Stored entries
Content starts
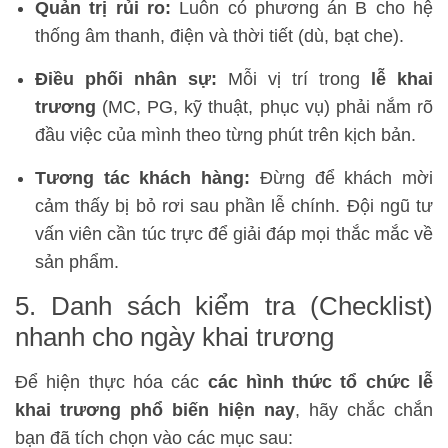
Quản trị rủi ro:
Luôn có phương án B cho hệ
thống âm thanh, điện và thời tiết (dù, bạt che).
Điều phối nhân sự:
Mỗi vị trí trong
lễ khai
trương
(MC, PG, kỹ thuật, phục vụ) phải nắm rõ
đầu việc của mình theo từng phút trên kịch bản.
Tương tác khách hàng:
Đừng để khách mời
cảm thấy bị bỏ rơi sau phần lễ chính. Đội ngũ tư
vấn viên cần túc trực để giải đáp mọi thắc mắc về
sản phẩm.
5. Danh sách kiểm tra (Checklist)
nhanh cho ngày khai trương
Để hiện thực hóa các
các hình thức tổ chức lễ
khai trương phổ biến hiện nay
, hãy chắc chắn
bạn đã tích chọn vào các mục sau:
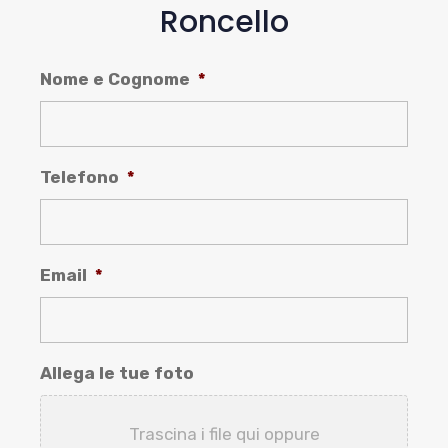
Roncello
Nome e Cognome
*
Telefono
*
Email
*
Allega le tue foto
Trascina i file qui oppure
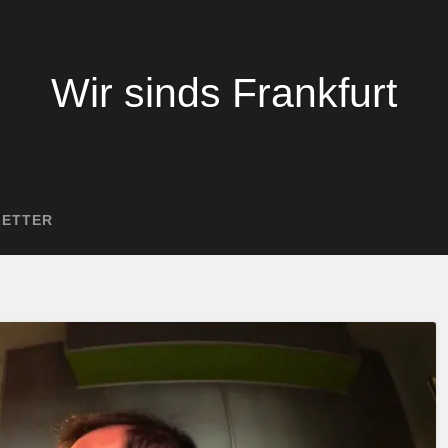
Wir sinds Frankfurt
LETTER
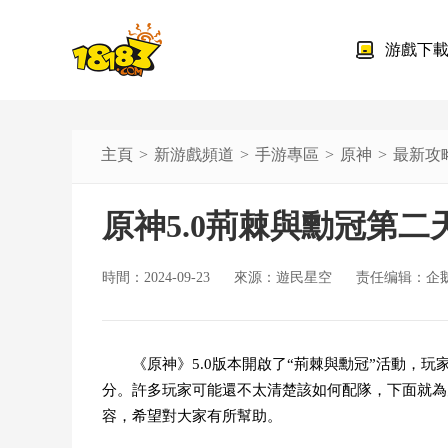
游戲下
主頁
新游戲頻道
手游專區
原神
最新攻
原神5.0荊棘與勳冠第
時間：2024-09-23
來源：遊民星空
责任编辑：企
《原神》5.0版本開啟了“荊棘與勳冠”活動，
分。許多玩家可能還不太清楚該如何配隊，下面就為
容，希望對大家有所幫助。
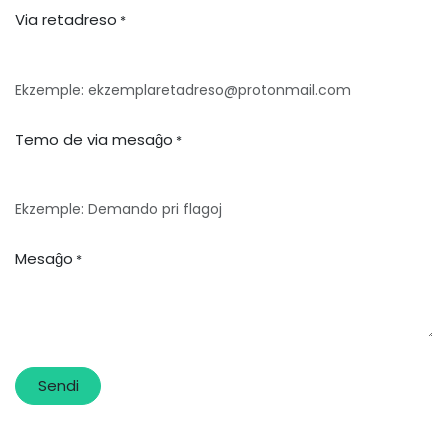
Via retadreso
*
Ekzemple: ekzemplaretadreso@protonmail.com
Temo de via mesaĝo
*
Ekzemple: Demando pri flagoj
Mesaĝo
*
Sendi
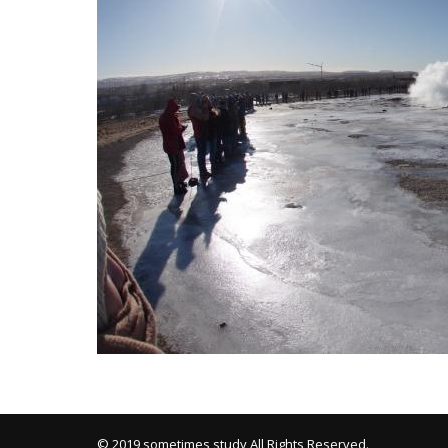
Mixi
© 2019 sometimes study All Rights Reserved.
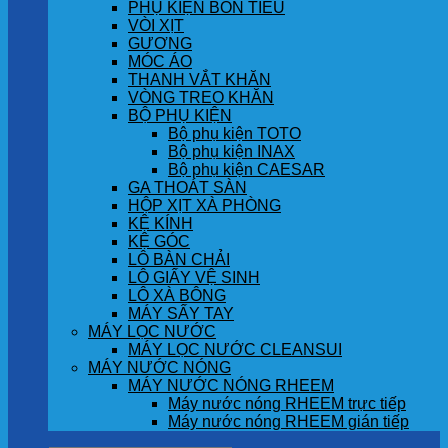
PHỤ KIỆN BỒN TIỂU
VÒI XỊT
GƯƠNG
MÓC ÁO
THANH VẮT KHĂN
VÒNG TREO KHĂN
BỘ PHỤ KIỆN
Bộ phụ kiện TOTO
Bộ phụ kiện INAX
Bộ phụ kiện CAESAR
GA THOÁT SÀN
HỘP XỊT XÀ PHÒNG
KỆ KÍNH
KỆ GÓC
LÔ BÀN CHẢI
LÔ GIẤY VỆ SINH
LÔ XÀ BÔNG
MÁY SẤY TAY
MÁY LỌC NƯỚC
MÁY LỌC NƯỚC CLEANSUI
MÁY NƯỚC NÓNG
MÁY NƯỚC NÓNG RHEEM
Máy nước nóng RHEEM trực tiếp
Máy nước nóng RHEEM gián tiếp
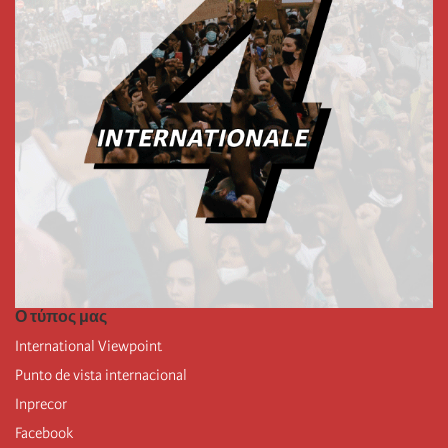
Ο τύπος μας
International Viewpoint
Punto de vista internacional
Inprecor
Facebook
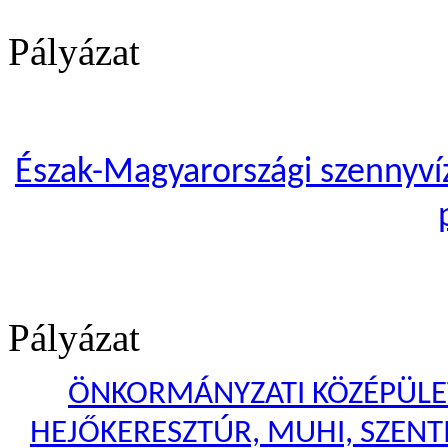
Pályázat
Észak-Magyarországi szennyvíze
Pályázat
ÖNKORMÁNYZATI KÖZÉPÜLET
HEJŐKERESZTÚR, MUHI, SZENTI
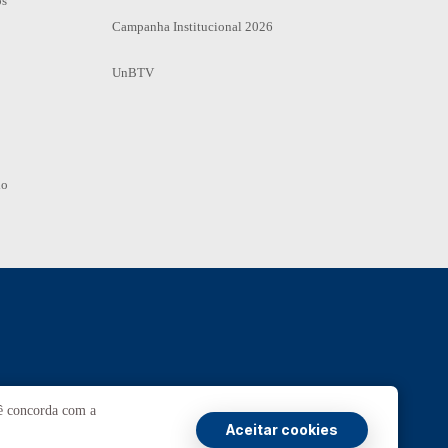
os
Campanha Institucional 2026
UnBTV
io
Ouvidoria
UnB
cê concorda com a
Aceitar cookies
ransparência e Prestação de Contas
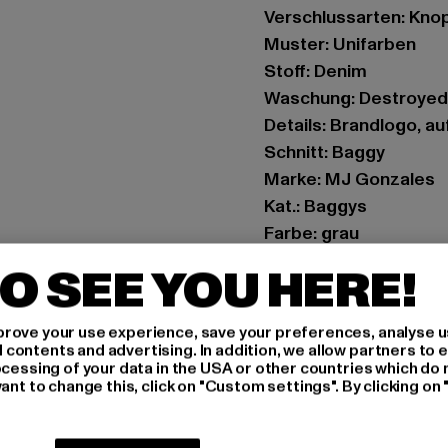
Verschlussarten: Knop
Muster: Unifarben
Stoff: Denim
Waschung: Destroyed
Details: Brandlogo, 
Schnitt: Baggy
Marke: MJ Gonzales
Kat.: Baggys
Farbe: grau
Hersteller Farbe: gr
O SEE YOU HERE!
Materialzusammense
Art.Nr: MJG11820-121
rove your use experience, save your preferences, analyse u
ontents and advertising. In addition, we allow partners to e
Hersteller: TB Intern
ocessing of your data in the USA or other countries which do 
ant to change this, click on "Custom settings". By clicking on 
Dr.-Robert-Murjahn-S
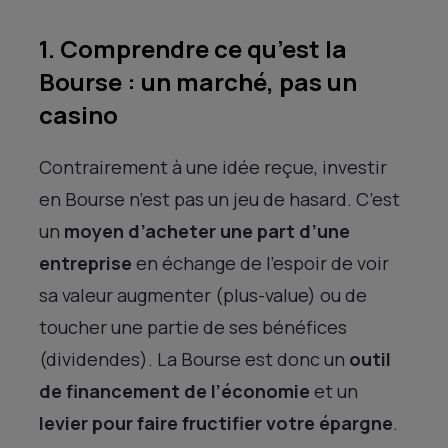
1. Comprendre ce qu’est la
Bourse : un marché, pas un
casino
Contrairement à une idée reçue, investir
en Bourse n’est pas un jeu de hasard. C’est
un
moyen d’acheter une part d’une
entreprise
en échange de l’espoir de voir
sa valeur augmenter (plus-value) ou de
toucher une partie de ses bénéfices
(dividendes). La Bourse est donc un
outil
de financement de l’économie
et un
levier pour faire fructifier votre épargne
.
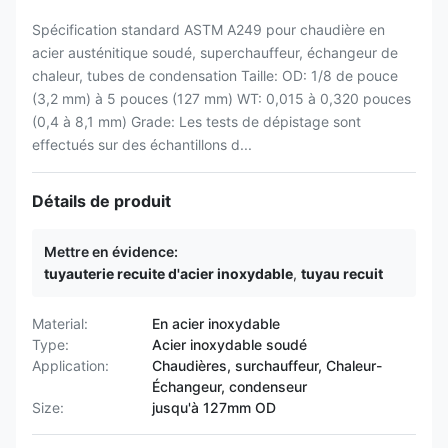
Spécification standard ASTM A249 pour chaudière en
acier austénitique soudé, superchauffeur, échangeur de
chaleur, tubes de condensation Taille: OD: 1/8 de pouce
(3,2 mm) à 5 pouces (127 mm) WT: 0,015 à 0,320 pouces
(0,4 à 8,1 mm) Grade: Les tests de dépistage sont
effectués sur des échantillons d...
Détails de produit
Mettre en évidence:
tuyauterie recuite d'acier inoxydable
,
tuyau recuit
Material:
En acier inoxydable
Type:
Acier inoxydable soudé
Application:
Chaudières, surchauffeur, Chaleur-
Échangeur, condenseur
Size:
jusqu'à 127mm OD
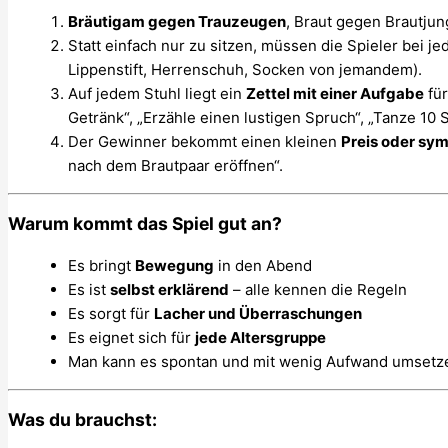
Bräutigam gegen Trauzeugen
, Braut gegen Brautjun
Statt einfach nur zu sitzen, müssen die Spieler bei 
Lippenstift, Herrenschuh, Socken von jemandem).
Auf jedem Stuhl liegt ein
Zettel mit einer Aufgabe
für
Getränk“, „Erzähle einen lustigen Spruch“, „Tanze 10 
Der Gewinner bekommt einen kleinen
Preis oder sy
nach dem Brautpaar eröffnen“.
Warum kommt das Spiel gut an?
Es bringt
Bewegung
in den Abend
Es ist
selbst erklärend
– alle kennen die Regeln
Es sorgt für
Lacher und Überraschungen
Es eignet sich für
jede Altersgruppe
Man kann es spontan und mit wenig Aufwand umsetz
Was du brauchst:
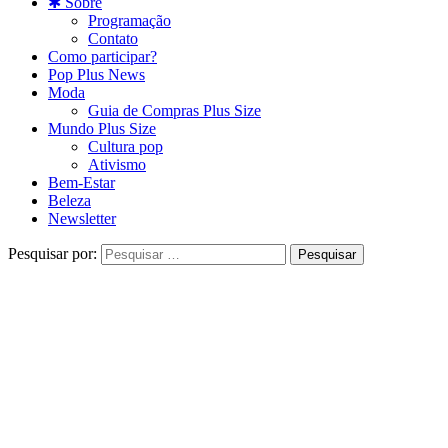
✱ Sobre
Programação
Contato
Como participar?
Pop Plus News
Moda
Guia de Compras Plus Size
Mundo Plus Size
Cultura pop
Ativismo
Bem-Estar
Beleza
Newsletter
Pesquisar por:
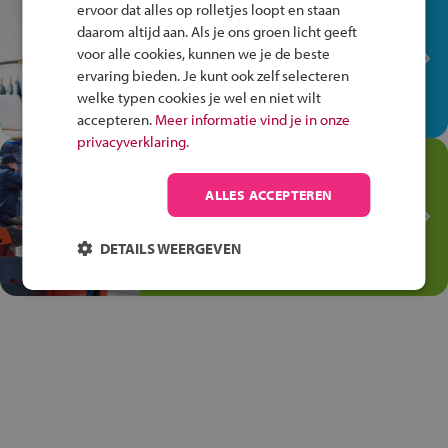
In de winkel ben je op je
ervoor dat alles op rolletjes loopt en staan
plek!
daarom altijd aan. Als je ons groen licht geeft
voor alle cookies, kunnen we je de beste
Ontdek via het vmbo jouw talent
ervaring bieden. Je kunt ook zelf selecteren
op de winkelvloer, waar elke dag
welke typen cookies je wel en niet wilt
anders is!
accepteren.
Meer informatie vind je in onze
privacyverklaring.
Jouw talent in de
Transport en Logistiek
ALLES ACCEPTEREN
Kies voor vmbo Transport en
logistiek: daar kun je mee
DETAILS WEERGEVEN
thuiskomen!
Content ends
● **Job item**: Verbatim copy without images: write the records above out in full.

● **Response**:
Quản trị rủi ro:
Luôn có phương án B cho hệ
thống âm thanh, điện và thời tiết (dù, bạt che).
Điều phối nhân sự:
Mỗi vị trí trong
lễ khai
trương
(MC, PG, kỹ thuật, phục vụ) phải nắm rõ
đầu việc của mình theo từng phút trên kịch bản.
Tương tác khách hàng:
Đừng để khách mời
cảm thấy bị bỏ rơi sau phần lễ chính. Đội ngũ tư
vấn viên cần túc trực để giải đáp mọi thắc mắc về
sản phẩm.
5. Danh sách kiểm tra (Checklist)
nhanh cho ngày khai trương
Để hiện thực hóa các
các hình thức tổ chức lễ
khai trương phổ biến hiện nay
, hãy chắc chắn
bạn đã tích chọn vào các mục sau:
Roncello
Nome e Cognome
*
Telefono
*
Email
*
Allega le tue foto
Trascina i file qui oppure
Wir sinds Frankfurt
LETTER
游戲下
主頁
新游戲頻道
手游專區
原神
最新攻
原神5.0荊棘與勳冠第
時間：2024-09-23
來源：遊民星空
责任编辑：企
《原神》5.0版本開啟了“荊棘與勳冠”活動，
分。許多玩家可能還不太清楚該如何配隊，下面就為
容，希望對大家有所幫助。
Via retadreso
*
Ekzemple: ekzemplaretadreso@protonmail.com
Temo de via mesaĝo
*
Ekzemple: Demando pri flagoj
Mesaĝo
*
Sendi
Mixi
© 2019 sometimes study All Rights Reserved.
PHỤ KIỆN BỒN TIỂU
VÒI XỊT
GƯƠNG
MÓC ÁO
THANH VẮT KHĂN
VÒNG TREO KHĂN
BỘ PHỤ KIỆN
Bộ phụ kiện TOTO
Bộ phụ kiện INAX
Bộ phụ kiện CAESAR
GA THOÁT SÀN
HỘP XỊT XÀ PHÒNG
KỆ KÍNH
KỆ GÓC
LÔ BÀN CHẢI
LÔ GIẤY VỆ SINH
LÔ XÀ BÔNG
MÁY SẤY TAY
MÁY LỌC NƯỚC
MÁY LỌC NƯỚC CLEANSUI
MÁY NƯỚC NÓNG
MÁY NƯỚC NÓNG RHEEM
Máy nước nóng RHEEM trực tiếp
Máy nước nóng RHEEM gián tiếp
Ο τύπος μας
International Viewpoint
Punto de vista internacional
Inprecor
Facebook
Pályázat
Észak-Magyarországi szennyvíze
Pályázat
ÖNKORMÁNYZATI KÖZÉPÜLET
HEJŐKERESZTÚR, MUHI, SZENTI
os
Campanha Institucional 2026
UnBTV
io
Ouvidoria
UnB
cê concorda com a
Aceitar cookies
ransparência e Prestação de Contas
Verschlussarten: Knop
Muster: Unifarben
Stoff: Denim
Waschung: Destroyed
Details: Brandlogo, 
Schnitt: Baggy
Marke: MJ Gonzales
Kat.: Baggys
Farbe: grau
Hersteller Farbe: gr
O SEE YOU HERE!
Materialzusammense
Art.Nr: MJG11820-121
rove your use experience, save your preferences, analyse u
ontents and advertising. In addition, we allow partners to e
Hersteller: TB Intern
ocessing of your data in the USA or other countries which do 
ant to change this, click on "Custom settings". By clicking on 
Dr.-Robert-Murjahn-S
1. Comprendre ce qu’est la
Bourse : un marché, pas un
casino
Contrairement à une idée reçue, investir
en Bourse n’est pas un jeu de hasard. C’est
un
moyen d’acheter une part d’une
entreprise
en échange de l’espoir de voir
sa valeur augmenter (plus-value) ou de
toucher une partie de ses bénéfices
(dividendes). La Bourse est donc un
outil
de financement de l’économie
et un
levier pour faire fructifier votre épargne
.
Spécification standard ASTM A249 pour chaudière en
acier austénitique soudé, superchauffeur, échangeur de
chaleur, tubes de condensation Taille: OD: 1/8 de pouce
(3,2 mm) à 5 pouces (127 mm) WT: 0,015 à 0,320 pouces
(0,4 à 8,1 mm) Grade: Les tests de dépistage sont
effectués sur des échantillons d...
Détails de produit
Mettre en évidence:
tuyauterie recuite d'acier inoxydable
,
tuyau recuit
Material:
En acier inoxydable
Type:
Acier inoxydable soudé
Application:
Chaudières, surchauffeur, Chaleur-
Échangeur, condenseur
Size:
jusqu'à 127mm OD
Bräutigam gegen Trauzeugen
, Braut gegen Brautjun
Statt einfach nur zu sitzen, müssen die Spieler bei 
Lippenstift, Herrenschuh, Socken von jemandem).
Auf jedem Stuhl liegt ein
Zettel mit einer Aufgabe
für
Getränk“, „Erzähle einen lustigen Spruch“, „Tanze 10 
Der Gewinner bekommt einen kleinen
Preis oder sy
nach dem Brautpaar eröffnen“.
Warum kommt das Spiel gut an?
Es bringt
Bewegung
in den Abend
Es ist
selbst erklärend
– alle kennen die Regeln
Es sorgt für
Lacher und Überraschungen
Es eignet sich für
jede Altersgruppe
Man kann es spontan und mit wenig Aufwand umsetz
Was du brauchst:
✱ Sobre
Programação
Contato
Como participar?
Pop Plus News
Moda
Guia de Compras Plus Size
Mundo Plus Size
Cultura pop
Ativismo
Bem-Estar
Beleza
Newsletter
Pesquisar por:
In de winkel ben je op je
ervoor dat alles op rolletjes loopt en staan
plek!
daarom altijd aan. Als je ons groen licht geeft
voor alle cookies, kunnen we je de beste
Ontdek via het vmbo jouw talent
ervaring bieden. Je kunt ook zelf selecteren
op de winkelvloer, waar elke dag
welke typen cookies je wel en niet wilt
anders is!
accepteren.
Meer informatie vind je in onze
privacyverklaring.
Jouw talent in de
Transport en Logistiek
ALLES ACCEPTEREN
Kies voor vmbo Transport en
logistiek: daar kun je mee
DETAILS WEERGEVEN
thuiskomen!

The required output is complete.